Segment Open

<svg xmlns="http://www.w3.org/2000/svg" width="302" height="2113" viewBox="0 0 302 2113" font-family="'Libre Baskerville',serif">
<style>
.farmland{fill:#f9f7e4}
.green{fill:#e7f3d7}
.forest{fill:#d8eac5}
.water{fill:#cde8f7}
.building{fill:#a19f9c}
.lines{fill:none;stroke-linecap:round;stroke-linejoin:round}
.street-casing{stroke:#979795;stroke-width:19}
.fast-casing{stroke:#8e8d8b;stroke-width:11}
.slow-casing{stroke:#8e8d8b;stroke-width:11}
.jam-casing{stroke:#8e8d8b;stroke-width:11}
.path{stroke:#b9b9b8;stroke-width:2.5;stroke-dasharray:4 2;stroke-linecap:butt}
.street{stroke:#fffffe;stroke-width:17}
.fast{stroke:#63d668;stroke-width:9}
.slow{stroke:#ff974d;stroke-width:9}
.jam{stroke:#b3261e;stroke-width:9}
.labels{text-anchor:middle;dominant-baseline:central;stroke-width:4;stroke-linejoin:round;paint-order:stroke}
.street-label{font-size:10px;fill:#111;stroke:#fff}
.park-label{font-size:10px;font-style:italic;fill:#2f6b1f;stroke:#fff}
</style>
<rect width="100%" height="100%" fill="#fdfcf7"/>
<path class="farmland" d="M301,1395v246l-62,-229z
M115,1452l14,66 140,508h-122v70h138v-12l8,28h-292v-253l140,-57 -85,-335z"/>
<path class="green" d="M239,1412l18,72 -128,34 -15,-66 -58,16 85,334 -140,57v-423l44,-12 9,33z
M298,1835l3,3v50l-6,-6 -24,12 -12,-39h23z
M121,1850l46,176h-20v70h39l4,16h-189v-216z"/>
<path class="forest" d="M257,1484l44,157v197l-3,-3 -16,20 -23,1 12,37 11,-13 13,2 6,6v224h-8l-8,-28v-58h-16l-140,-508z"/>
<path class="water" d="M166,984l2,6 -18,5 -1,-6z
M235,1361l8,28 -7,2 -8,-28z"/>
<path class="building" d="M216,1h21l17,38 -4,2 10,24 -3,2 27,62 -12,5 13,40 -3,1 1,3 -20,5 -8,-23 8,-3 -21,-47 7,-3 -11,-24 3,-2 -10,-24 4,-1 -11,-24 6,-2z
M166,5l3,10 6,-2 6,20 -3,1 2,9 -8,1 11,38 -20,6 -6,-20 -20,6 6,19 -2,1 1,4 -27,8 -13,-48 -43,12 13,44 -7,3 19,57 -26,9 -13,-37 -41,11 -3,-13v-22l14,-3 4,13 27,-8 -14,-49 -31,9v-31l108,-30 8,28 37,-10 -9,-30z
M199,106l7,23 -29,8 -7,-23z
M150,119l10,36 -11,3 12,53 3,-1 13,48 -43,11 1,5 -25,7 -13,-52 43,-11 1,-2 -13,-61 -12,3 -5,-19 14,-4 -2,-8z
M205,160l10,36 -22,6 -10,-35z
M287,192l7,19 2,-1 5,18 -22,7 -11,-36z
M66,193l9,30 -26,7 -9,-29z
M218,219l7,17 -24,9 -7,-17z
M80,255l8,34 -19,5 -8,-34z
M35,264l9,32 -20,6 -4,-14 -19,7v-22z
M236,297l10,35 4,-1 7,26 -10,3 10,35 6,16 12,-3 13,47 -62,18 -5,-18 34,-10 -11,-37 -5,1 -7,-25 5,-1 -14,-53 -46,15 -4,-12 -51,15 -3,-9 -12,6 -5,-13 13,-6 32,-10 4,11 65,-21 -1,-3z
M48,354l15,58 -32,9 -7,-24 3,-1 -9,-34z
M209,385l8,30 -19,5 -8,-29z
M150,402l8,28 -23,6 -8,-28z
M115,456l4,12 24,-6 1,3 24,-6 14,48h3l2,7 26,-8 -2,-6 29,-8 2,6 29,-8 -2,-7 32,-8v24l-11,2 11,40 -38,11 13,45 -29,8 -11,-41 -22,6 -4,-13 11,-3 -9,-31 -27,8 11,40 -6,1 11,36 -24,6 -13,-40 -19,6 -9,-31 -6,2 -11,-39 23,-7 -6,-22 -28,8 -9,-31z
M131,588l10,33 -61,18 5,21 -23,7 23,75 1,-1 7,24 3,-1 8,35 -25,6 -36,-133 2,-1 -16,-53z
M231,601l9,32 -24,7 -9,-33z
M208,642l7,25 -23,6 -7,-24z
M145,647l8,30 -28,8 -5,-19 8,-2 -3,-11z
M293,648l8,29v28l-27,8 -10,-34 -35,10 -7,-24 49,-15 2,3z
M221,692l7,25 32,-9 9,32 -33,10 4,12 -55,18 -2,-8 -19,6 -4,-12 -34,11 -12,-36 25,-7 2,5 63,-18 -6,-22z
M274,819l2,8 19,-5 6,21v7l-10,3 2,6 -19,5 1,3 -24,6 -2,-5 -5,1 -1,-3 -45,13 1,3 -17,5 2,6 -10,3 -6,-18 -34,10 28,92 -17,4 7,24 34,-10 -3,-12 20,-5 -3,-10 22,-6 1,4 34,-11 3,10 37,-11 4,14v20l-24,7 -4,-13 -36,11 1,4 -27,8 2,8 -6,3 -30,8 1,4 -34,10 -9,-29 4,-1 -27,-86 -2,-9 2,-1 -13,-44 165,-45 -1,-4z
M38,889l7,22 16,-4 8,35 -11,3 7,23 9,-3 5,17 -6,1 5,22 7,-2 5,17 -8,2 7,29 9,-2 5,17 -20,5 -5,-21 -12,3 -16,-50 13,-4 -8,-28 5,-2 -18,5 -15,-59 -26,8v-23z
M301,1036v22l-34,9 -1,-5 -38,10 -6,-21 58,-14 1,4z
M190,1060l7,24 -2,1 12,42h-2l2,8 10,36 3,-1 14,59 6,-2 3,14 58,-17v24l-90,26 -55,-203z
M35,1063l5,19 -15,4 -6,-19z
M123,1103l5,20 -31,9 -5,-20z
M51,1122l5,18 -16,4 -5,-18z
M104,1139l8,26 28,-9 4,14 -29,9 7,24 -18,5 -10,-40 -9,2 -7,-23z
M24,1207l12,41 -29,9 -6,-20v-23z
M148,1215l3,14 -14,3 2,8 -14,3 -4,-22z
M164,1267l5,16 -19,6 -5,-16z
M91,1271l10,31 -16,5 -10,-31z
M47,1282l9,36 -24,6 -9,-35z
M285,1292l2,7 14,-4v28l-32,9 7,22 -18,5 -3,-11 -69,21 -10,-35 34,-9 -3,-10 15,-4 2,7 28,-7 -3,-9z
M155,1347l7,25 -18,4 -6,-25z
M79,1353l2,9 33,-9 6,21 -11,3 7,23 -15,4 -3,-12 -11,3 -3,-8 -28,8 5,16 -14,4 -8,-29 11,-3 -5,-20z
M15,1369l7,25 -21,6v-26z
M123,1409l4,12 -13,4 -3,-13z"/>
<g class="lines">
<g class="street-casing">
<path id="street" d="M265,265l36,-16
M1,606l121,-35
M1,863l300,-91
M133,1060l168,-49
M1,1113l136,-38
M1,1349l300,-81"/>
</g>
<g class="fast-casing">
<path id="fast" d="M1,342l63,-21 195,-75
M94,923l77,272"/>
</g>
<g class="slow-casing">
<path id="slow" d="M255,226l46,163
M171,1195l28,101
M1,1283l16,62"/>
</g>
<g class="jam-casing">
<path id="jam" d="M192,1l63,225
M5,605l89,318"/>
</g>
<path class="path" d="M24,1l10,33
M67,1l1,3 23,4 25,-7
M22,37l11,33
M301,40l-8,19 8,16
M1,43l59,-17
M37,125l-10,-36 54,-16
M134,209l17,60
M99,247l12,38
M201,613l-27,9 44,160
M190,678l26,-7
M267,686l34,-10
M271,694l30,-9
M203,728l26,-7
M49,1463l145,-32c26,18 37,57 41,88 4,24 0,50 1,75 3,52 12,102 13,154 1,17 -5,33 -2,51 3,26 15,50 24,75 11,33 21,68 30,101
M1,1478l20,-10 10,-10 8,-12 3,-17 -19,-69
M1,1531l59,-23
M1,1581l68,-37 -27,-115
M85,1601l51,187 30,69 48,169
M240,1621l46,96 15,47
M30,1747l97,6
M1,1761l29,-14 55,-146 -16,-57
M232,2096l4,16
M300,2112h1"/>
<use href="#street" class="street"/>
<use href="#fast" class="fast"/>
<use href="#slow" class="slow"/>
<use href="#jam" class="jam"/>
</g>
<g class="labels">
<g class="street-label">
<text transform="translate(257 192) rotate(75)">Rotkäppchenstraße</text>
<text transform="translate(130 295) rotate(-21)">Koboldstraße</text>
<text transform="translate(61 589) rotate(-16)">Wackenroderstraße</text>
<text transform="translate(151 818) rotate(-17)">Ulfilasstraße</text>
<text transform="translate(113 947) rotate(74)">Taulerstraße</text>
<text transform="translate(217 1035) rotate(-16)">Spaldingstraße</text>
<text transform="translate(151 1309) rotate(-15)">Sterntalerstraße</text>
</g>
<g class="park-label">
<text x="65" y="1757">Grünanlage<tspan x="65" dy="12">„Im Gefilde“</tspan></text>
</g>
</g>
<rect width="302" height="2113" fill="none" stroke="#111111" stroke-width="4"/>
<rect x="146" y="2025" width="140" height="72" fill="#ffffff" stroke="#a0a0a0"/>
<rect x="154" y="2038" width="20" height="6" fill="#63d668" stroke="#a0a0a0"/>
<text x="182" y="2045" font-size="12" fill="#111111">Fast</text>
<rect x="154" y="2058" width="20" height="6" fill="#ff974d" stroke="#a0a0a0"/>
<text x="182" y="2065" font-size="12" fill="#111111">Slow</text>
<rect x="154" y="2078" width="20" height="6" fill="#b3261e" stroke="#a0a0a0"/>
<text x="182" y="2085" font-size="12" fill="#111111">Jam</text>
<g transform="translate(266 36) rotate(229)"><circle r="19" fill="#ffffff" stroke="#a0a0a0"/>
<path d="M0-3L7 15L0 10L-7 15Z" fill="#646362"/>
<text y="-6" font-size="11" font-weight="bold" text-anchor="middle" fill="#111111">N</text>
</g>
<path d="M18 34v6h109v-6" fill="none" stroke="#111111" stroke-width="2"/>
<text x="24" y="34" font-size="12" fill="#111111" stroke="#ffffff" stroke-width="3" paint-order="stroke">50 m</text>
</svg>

Segment Closed

Your task >>
Report every line of the preceding listing where the string "linecap" occurs.

Exercise output >>
.lines{fill:none;stroke-linecap:round;stroke-linejoin:round}
.path{stroke:#b9b9b8;stroke-width:2.5;stroke-dasharray:4 2;stroke-linecap:butt}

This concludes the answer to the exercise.